Miss [Annie Payson] Call, at 44 Devonshire St. Portland Place, by W. Archer. 15th. July.

[James R.] Osgood, at Natl. Lib. Club., by S.[idney] Webb. 12th. Sept.

Wm. C. Ward, at 4 Mount Ararat, Richmond, by H.[oward] Swan. 6th. Oct.

F. C. Barker, at 49 Gwendon Road, by A. B. [Arthur Bingham] Walkley. 5th. Oct.

Mrs [Louise] Jopling Rowe, at Arts & Crafts Exhibition Private View. ? 5th. Oct.

Karl Armbruster and wife, at 16 Queens Road, Bayswater, by himself. 11th. Oct.

Earl of Crawford, at 23 Brompton Square, by J. P. [Mrs Jane “Jenny” Patterson] 12th. Oct.

[F. G.] Prange, at 23 Brompton Square, by J. P. 27th. Oct.

Major Lett, at 4 Courtfield Road, by D. J. Slater. 2nd. Nov.

Edwin Human, at 38 Gloucester Road (Salt’s), by Grace Black. 9th. Nov.

Samuel Butler, at Cliffords Inn, by Emery Walker. 15th. Nov.

Miss [Annie] Oppenheim, at 23 Brompton Sq., by J. P. 16th. Nov.

Canon [Edward Deacon] Girdlestone, at 10 Delamere Terrace. Westbourne Sq., by R.[obert] E. Dell. 17th. [December].

MEMORANDA OF THINGS LENT

Date Article To Whom Lent Returned

Oct. 10 “Parsifal” vocal score Mrs [Catherine] Salt 29th Oct

Nov. 1 MS. “Love Among Artists” D. Gordon (Walter Scott [firm])

Nov. 25 “Parsifal” v.s. A. R. [Alfred Robert] Dryhurst

Dec. 6 MS. “Don Gio. Explains” H. W. [Henry William] Massingham 7 Dec.

HEALTH

During the early part of the year I was nervous, depressed, and in unsatisfactory health in general as far as my nerves were concerned. When the spring came and the sunlight returned I recovered. In April and most of May in particular, I was in capital working condition and in good spirits.

On the 15th May I had a terribly feverish night, with symptoms of a general inflammatory condition, especially in my teeth. This passed off next day; but on the night of the 19th I had the same experience in an aggravated degree, and next day I suffered so much from weakness, nausea, headache etc. that I concluded that I had caught a serious fever for the first time since my attack of smallpox in 1881. However, towards evening on the 20th I felt stronger, and went to the opera, although I earlier in the day had given up the idea of attempting such a thing. During the night of the 20th I slept with only a few breaks during which I found myself sweating profusely. Next day my throat was sore; but I could eat and my weakness was gone. My repeated public addresses in the following week knocked up my throat altogether; and I had to stop speaking for about three weeks, during the last of which I diligently practised scales and singing. This cured me completely.

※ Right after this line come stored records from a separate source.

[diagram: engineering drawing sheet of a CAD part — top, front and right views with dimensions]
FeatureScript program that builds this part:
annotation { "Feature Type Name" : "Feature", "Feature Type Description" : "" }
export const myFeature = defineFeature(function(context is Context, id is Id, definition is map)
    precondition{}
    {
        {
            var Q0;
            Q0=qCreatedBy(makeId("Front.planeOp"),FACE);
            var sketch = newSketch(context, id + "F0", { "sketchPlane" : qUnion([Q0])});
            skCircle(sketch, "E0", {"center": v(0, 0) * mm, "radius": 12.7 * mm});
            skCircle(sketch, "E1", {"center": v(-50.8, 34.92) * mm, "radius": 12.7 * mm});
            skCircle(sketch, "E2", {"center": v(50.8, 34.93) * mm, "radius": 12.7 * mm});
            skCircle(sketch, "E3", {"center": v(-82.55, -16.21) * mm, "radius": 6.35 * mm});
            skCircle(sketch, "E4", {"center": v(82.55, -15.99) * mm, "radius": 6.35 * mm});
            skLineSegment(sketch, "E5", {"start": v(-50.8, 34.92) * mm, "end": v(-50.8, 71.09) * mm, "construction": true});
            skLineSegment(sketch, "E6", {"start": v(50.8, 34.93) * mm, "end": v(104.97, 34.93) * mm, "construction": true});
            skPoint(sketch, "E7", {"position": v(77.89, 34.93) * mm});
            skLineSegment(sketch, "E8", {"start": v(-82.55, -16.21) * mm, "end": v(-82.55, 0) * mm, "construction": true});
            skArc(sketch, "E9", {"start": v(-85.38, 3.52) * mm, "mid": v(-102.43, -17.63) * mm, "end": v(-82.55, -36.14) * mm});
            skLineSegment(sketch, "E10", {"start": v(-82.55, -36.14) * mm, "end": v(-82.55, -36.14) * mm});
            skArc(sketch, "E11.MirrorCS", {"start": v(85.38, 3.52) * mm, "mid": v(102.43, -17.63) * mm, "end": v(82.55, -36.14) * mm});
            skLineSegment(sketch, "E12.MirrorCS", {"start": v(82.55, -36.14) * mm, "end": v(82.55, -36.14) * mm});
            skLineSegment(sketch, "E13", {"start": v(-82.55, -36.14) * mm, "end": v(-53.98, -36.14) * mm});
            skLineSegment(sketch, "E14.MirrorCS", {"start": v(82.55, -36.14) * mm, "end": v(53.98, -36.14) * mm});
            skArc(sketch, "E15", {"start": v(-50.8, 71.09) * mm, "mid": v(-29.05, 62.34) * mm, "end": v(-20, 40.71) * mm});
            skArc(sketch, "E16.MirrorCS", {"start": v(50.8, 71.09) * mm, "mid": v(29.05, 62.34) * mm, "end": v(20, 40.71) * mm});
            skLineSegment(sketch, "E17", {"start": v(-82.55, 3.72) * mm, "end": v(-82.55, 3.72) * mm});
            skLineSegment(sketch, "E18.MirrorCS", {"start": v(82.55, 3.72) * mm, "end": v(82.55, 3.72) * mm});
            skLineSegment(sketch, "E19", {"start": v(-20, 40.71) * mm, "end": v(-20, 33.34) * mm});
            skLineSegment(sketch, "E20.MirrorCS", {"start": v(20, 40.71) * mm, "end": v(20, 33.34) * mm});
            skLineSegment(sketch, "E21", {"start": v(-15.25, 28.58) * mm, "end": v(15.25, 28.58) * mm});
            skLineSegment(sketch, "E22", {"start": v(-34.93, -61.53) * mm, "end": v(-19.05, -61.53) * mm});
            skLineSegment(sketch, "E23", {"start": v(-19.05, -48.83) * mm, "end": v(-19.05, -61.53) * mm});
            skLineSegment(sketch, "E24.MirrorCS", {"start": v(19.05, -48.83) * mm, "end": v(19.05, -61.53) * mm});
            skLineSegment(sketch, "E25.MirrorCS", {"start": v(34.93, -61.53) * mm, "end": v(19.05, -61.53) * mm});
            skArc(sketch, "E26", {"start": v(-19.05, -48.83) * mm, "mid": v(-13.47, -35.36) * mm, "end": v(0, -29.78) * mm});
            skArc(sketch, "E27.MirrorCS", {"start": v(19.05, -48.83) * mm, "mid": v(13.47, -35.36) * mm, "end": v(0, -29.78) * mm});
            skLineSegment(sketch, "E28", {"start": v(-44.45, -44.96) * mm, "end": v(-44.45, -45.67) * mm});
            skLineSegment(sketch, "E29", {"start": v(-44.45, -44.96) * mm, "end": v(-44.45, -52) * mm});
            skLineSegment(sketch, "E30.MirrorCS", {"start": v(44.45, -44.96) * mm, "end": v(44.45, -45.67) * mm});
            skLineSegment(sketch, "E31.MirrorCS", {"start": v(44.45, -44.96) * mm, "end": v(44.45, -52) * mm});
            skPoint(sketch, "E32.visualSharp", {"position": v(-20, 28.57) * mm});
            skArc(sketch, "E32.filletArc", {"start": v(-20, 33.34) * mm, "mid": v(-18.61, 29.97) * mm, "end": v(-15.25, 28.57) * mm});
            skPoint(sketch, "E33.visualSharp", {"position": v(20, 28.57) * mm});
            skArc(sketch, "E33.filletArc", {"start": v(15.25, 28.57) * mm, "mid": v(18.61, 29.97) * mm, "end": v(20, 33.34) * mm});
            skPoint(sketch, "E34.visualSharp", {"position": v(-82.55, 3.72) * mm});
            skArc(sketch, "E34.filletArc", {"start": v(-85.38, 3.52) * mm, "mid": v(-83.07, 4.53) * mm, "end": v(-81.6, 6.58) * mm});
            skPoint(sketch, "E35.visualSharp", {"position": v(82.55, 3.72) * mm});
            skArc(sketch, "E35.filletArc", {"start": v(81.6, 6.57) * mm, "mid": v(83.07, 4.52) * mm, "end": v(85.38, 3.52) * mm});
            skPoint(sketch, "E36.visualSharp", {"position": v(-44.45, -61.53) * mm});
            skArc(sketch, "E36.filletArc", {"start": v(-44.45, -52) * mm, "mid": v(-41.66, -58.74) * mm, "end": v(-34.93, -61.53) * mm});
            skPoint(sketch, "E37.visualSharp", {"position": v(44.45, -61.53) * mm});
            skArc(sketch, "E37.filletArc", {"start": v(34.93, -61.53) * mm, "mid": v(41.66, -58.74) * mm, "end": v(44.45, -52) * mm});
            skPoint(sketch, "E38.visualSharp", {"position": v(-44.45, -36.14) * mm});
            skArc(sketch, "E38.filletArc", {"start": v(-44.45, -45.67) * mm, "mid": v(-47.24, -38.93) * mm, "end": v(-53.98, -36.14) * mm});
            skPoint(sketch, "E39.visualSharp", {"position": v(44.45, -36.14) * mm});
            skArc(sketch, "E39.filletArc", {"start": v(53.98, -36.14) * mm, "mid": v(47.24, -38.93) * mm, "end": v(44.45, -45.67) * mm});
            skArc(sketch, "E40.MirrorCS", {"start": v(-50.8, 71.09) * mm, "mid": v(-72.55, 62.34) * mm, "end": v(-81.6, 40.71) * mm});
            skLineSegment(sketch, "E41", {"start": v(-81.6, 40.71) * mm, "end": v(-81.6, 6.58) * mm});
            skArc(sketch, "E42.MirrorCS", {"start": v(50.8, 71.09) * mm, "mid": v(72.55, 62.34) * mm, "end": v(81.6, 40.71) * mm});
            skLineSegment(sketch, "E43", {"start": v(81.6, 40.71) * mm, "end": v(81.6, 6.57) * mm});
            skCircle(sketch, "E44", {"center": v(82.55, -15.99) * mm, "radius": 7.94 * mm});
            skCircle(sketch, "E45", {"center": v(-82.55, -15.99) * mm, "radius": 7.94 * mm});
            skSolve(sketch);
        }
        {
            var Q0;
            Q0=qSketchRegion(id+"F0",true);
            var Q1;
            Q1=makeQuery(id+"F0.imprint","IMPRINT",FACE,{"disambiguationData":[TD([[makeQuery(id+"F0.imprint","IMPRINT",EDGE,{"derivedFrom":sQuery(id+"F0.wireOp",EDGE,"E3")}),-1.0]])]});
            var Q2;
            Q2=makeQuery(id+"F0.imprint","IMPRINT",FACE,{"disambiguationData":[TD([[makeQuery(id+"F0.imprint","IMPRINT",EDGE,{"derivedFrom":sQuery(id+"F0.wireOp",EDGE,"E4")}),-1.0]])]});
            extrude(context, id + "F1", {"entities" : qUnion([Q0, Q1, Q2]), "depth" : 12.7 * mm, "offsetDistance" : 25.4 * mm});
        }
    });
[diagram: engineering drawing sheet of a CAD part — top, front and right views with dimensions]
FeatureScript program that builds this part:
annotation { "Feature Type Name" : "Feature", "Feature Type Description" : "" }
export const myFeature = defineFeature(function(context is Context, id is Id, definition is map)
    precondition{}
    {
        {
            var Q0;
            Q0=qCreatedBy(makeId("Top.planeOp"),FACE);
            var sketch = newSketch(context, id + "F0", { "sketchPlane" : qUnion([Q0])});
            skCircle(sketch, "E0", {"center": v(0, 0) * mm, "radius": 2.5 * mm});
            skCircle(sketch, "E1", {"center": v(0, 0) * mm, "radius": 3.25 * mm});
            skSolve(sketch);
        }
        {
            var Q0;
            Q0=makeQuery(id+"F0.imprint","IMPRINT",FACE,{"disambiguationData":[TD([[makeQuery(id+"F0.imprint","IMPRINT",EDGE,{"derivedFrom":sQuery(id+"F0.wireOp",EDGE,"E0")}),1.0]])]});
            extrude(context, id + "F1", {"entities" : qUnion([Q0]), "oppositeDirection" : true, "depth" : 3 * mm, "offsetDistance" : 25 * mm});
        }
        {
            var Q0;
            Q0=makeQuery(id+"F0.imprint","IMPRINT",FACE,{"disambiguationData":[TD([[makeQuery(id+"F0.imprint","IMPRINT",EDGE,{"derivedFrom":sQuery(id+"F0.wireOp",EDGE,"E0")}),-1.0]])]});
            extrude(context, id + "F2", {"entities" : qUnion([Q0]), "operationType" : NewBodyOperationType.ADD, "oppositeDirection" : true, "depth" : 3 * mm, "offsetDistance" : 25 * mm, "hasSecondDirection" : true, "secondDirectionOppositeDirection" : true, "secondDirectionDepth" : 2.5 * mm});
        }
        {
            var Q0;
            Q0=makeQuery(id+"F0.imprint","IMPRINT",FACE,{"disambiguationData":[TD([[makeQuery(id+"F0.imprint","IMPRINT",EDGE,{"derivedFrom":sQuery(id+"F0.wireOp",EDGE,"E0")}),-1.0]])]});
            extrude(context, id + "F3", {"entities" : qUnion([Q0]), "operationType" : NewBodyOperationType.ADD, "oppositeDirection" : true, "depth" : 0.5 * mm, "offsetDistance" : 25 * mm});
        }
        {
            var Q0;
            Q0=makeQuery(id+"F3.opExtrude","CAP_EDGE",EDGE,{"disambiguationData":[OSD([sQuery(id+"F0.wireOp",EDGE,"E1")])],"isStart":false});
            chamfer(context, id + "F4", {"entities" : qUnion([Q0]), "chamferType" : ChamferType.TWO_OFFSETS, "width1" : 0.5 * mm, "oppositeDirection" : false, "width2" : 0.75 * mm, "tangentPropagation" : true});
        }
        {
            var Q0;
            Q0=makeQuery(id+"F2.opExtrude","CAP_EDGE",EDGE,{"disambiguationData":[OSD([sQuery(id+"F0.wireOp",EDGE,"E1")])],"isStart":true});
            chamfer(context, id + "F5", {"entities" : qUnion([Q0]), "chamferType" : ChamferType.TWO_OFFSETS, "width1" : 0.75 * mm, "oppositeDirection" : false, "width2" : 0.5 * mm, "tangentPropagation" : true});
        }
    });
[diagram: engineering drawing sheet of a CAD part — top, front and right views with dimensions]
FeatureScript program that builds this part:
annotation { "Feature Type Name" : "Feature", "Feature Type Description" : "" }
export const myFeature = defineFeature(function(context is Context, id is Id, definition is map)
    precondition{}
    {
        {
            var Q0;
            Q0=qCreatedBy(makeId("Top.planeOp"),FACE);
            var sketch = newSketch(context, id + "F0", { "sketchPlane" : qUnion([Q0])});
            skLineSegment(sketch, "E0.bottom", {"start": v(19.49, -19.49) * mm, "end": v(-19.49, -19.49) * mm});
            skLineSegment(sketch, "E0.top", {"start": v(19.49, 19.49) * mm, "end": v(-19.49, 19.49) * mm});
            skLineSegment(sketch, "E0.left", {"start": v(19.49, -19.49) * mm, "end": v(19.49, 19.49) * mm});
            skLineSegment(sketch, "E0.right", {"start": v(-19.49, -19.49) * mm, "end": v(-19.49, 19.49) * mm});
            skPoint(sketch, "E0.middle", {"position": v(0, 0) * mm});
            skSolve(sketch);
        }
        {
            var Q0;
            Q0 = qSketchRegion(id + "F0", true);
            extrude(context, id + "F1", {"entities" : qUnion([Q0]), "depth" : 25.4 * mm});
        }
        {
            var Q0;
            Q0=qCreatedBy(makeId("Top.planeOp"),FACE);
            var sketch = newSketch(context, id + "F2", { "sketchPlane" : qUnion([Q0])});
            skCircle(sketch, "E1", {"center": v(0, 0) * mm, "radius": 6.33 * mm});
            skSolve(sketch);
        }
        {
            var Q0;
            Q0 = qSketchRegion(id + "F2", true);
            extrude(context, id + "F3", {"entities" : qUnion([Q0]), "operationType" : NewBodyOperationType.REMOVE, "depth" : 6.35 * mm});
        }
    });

On the 1st September, coming home from the second lecture that day, I was conscious of a certain sensation which I can only describe as a hollowness and vibratoriness about the heart which suggested to me, not for the first time, that I should be careful not to overexert it.

On the 25th October, in the evening, I began to shiver, and had a bad feverish night. This was another of my new sort of colds. The chill seems to have replaced the influenza with me. It left a cough hanging about me for some time; and on the 3rd November my throat got so ticklesome after a walk in the rain that I could hardly lecture in the evening.